**JOBS:**
A: Answer these questions using the passage on Lightroom's Export window:
(i) What three choices does Sharpen For offer?
(ii) Which data is still kept when Minimize Embedded Metadata is checked?
(iii) What three options does the After Export drop-down menu list?
B: From the passage on Lightroom's Export window, reproduce word for word the part from "To learn more" to "to send them.".

Output Sharpening allows you to quickly sharpen images as they are exported. Since there is not much control here, it is usually better to sharpen each image individually in Lightroom’s Develop module. But if you need to quickly export some as yet un-sharpened images, this section comes in handy.
Use Sharpen For to set the intended output. The three possible choices are Screen (a computer, TV or projector), Matte Paper and Glossy Paper. Next, set the Amount of sharpening to Low, Standard or High.
For web-bound images, I generally sharpen for a Screen and set the amount to Standard. When I plan to project an image, I’ll use Screen and High because the projected image loses a lot of sharpness. For prints, I generally disable Output Sharpening, but may occasionally set it to Low for whatever type of paper I’ll be using.
You’ll need to experiment with these settings to see which looks best for you.
This section contains two check boxes:
- Minimize Embedded Metadata: Embedded metadata is the information your camera saves with each captured image and is generally known as EXIF data. Usually, this includes shutter speed, aperture and a lot more.
- Why would you want to omit the EXIF data? Omitting the EXIF data makes your file size slightly smaller and prevents viewers from seeing the camera settings used to capture a particular photo.
- Place a check-mark in this box if you want to remove most of the the EXIF metadata from your exported images. Important data such as copyright and capture time will still be included.
- Write Keywords as Lightroom Hierarchy: If you’ve set up a keyword hierarchy, checking this box will preserve that hierarchy in the exported images. An explanation of keyword hierarchies is beyond the scope of this article, so if you don’t know what a keyword hierarchy is, leave this box unchecked.
Use the Watermarking section to add a visible watermark to your exported images. This could be a graphical image of your logo or simple text such as “© Alan Haynes.”
Use the drop-down menu to choose a watermark you’ve already created or create a new one by choosing Edit Watermarks.
To learn more about creating and using watermarks with Lightroom or Photoshop, see my series of articles on watermarking.
The final section on the right-hand side of the Export window is the Post-Processing section. Here, you can tell Lightroom what to do after it has finished exporting all of your photos.
Using the drop-down menu next to After Export, you can choose to Show in Explorer (on the Mac, this would be Show in Finder), Open in Other Application or Do Nothing.
If you choose Open in Other Application, you’ll be able to tell Lightroom which application to use by clicking the Choose button and browsing to the correct program. For example, if you choose your email program, Lightroom will automatically attach your exported images to a new email message to make it easier to send them.
Do Nothing will leave you staring at the Lightroom window once the export is completed. Nothing else will happen. Choose this option if you’ll be doing several different Export operations to avoid having a new Explorer or Finder window open after each export.
I recommend using the Show in Explorer (or Finder) setting so that you don’t have to go looking for the exported images on your own. Lightroom will open their containing folder automatically in a Windows Explorer or a Mac Finder window.
Left Side: Preset
On the left-hand side of Lightroom’s Export window, you’ll find a list of export Presets. These are time-savers that will automatically change the settings on the right-hand side of the window.
Click on the “For E-Mail” preset for example, and the settings change to what Adobe thinks are the best settings for email.

[Part of a data file]

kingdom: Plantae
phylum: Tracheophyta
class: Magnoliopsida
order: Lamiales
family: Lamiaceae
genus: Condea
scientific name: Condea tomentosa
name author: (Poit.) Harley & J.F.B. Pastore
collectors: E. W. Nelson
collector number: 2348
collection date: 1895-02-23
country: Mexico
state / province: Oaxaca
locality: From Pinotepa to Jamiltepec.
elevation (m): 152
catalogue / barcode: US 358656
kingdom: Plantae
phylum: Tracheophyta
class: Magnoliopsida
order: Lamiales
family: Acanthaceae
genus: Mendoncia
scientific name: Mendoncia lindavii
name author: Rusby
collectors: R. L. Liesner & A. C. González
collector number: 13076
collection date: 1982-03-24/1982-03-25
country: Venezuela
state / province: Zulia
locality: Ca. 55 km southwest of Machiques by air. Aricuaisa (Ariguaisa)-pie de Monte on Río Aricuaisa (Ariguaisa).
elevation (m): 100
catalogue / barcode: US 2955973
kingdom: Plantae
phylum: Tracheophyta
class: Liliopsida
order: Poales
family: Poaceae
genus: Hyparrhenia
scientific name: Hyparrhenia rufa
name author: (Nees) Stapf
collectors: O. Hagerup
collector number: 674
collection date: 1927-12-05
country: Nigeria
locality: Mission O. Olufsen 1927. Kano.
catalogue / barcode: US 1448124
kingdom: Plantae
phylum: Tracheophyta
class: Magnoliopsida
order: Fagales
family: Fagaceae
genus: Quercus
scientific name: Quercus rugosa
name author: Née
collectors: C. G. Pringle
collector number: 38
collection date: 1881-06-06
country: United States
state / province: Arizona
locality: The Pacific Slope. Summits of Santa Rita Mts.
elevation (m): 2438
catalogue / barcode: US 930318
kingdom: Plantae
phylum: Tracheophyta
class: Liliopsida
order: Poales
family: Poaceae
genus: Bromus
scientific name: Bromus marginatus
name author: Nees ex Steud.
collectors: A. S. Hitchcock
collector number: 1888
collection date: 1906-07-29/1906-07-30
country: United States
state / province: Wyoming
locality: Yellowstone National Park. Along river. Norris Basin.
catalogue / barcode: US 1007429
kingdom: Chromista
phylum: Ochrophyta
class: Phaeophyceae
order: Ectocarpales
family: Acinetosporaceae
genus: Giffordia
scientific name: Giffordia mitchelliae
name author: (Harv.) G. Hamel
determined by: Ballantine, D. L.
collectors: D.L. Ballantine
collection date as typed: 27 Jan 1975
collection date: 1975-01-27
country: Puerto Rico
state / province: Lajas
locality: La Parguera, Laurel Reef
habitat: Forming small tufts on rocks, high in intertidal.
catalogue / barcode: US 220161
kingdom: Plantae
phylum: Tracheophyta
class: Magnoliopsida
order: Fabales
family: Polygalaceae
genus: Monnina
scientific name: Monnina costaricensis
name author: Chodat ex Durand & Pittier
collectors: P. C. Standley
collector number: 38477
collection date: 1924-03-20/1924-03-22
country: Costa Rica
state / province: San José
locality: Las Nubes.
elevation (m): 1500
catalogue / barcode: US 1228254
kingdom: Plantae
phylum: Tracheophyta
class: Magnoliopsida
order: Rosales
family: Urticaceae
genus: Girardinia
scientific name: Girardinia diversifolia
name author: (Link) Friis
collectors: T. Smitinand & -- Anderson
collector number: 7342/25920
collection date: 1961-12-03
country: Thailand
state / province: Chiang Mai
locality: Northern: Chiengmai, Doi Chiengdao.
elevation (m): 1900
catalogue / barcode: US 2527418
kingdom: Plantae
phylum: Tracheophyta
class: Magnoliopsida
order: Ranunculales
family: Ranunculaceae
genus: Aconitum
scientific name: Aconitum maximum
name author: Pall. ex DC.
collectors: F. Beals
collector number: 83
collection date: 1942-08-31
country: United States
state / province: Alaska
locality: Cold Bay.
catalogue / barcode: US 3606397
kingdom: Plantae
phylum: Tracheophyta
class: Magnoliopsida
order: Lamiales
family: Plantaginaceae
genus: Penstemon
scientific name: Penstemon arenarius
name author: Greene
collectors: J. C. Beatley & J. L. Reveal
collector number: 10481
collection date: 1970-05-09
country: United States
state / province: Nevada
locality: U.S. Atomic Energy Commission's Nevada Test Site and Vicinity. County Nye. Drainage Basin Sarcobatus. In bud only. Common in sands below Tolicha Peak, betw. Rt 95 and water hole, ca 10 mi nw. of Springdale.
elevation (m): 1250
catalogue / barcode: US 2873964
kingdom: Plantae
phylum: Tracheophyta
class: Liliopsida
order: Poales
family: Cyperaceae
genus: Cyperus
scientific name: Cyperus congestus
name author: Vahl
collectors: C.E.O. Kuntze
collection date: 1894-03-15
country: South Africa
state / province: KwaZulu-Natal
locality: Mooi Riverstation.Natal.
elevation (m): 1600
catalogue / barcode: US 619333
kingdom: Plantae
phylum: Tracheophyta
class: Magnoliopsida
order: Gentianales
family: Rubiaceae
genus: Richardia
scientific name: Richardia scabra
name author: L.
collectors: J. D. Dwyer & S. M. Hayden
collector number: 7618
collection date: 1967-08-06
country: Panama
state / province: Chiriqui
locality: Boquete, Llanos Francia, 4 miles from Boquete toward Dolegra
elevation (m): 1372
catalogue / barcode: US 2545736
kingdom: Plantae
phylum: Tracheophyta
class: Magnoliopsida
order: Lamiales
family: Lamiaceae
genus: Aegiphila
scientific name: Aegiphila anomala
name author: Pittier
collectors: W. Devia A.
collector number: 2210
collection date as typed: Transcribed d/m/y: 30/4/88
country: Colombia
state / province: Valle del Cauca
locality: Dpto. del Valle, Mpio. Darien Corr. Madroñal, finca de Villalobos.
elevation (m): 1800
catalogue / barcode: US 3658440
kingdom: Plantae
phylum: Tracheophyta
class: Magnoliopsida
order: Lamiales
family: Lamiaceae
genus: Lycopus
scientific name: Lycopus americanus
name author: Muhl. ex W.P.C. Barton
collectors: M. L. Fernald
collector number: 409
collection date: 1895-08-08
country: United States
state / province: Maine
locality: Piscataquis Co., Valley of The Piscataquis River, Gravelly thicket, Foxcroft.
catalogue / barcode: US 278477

**OUTPUTS IN ORDER:**
A:
(i) Screen, Matte Paper and Glossy Paper.
(ii) Copyright and capture time.
(iii) Show in Explorer (Show in Finder on the Mac), Open in Other Application and Do Nothing.

B:
To learn more about creating and using watermarks with Lightroom or Photoshop, see my series of articles on watermarking.
The final section on the right-hand side of the Export window is the Post-Processing section. Here, you can tell Lightroom what to do after it has finished exporting all of your photos.
Using the drop-down menu next to After Export, you can choose to Show in Explorer (on the Mac, this would be Show in Finder), Open in Other Application or Do Nothing.
If you choose Open in Other Application, you’ll be able to tell Lightroom which application to use by clicking the Choose button and browsing to the correct program. For example, if you choose your email program, Lightroom will automatically attach your exported images to a new email message to make it easier to send them.